(EXERCISE)
Whenever an image turns up, omit it and return the remaining data exactly.

Segment Start: EXCERPTED DATA

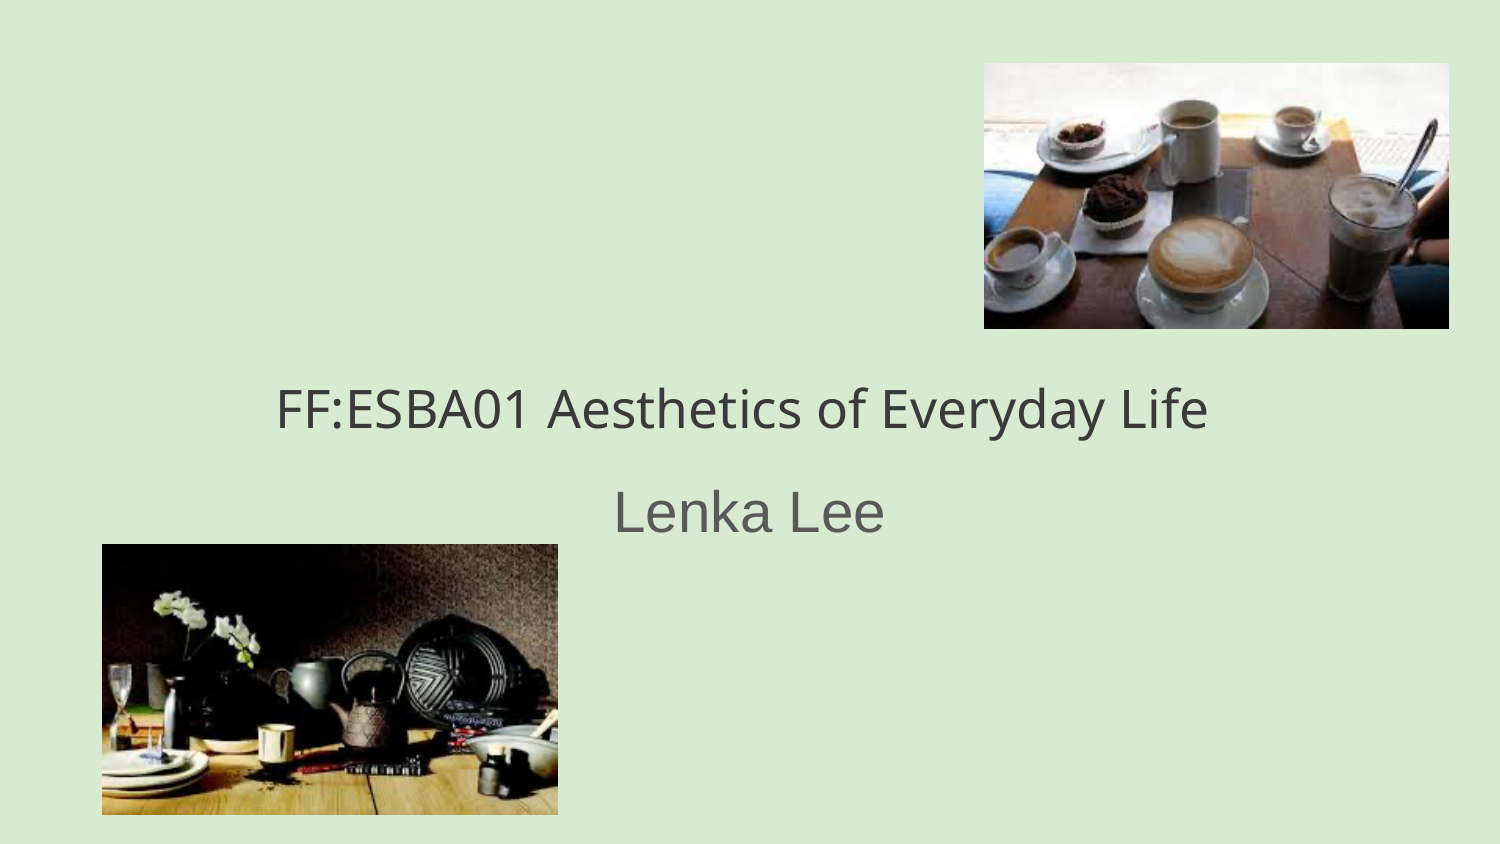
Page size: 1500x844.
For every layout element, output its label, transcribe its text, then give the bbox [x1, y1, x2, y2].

title FF:ESBA01 Aesthetics of Everyday Life [51, 122, 1449, 459]
subtitle Lenka Lee [51, 464, 1449, 595]
picture [984, 62, 1450, 329]
picture [102, 543, 558, 815]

Segment End: EXCERPTED DATA

(EXERCISE ANSWER)
Page size: 1500x844.
For every layout element, output its label, transcribe its text, then give the bbox [x1, y1, x2, y2].

title FF:ESBA01 Aesthetics of Everyday Life [51, 122, 1449, 459]
subtitle Lenka Lee [51, 464, 1449, 595]
picture [984, 62, 1450, 329]
picture [102, 543, 558, 815]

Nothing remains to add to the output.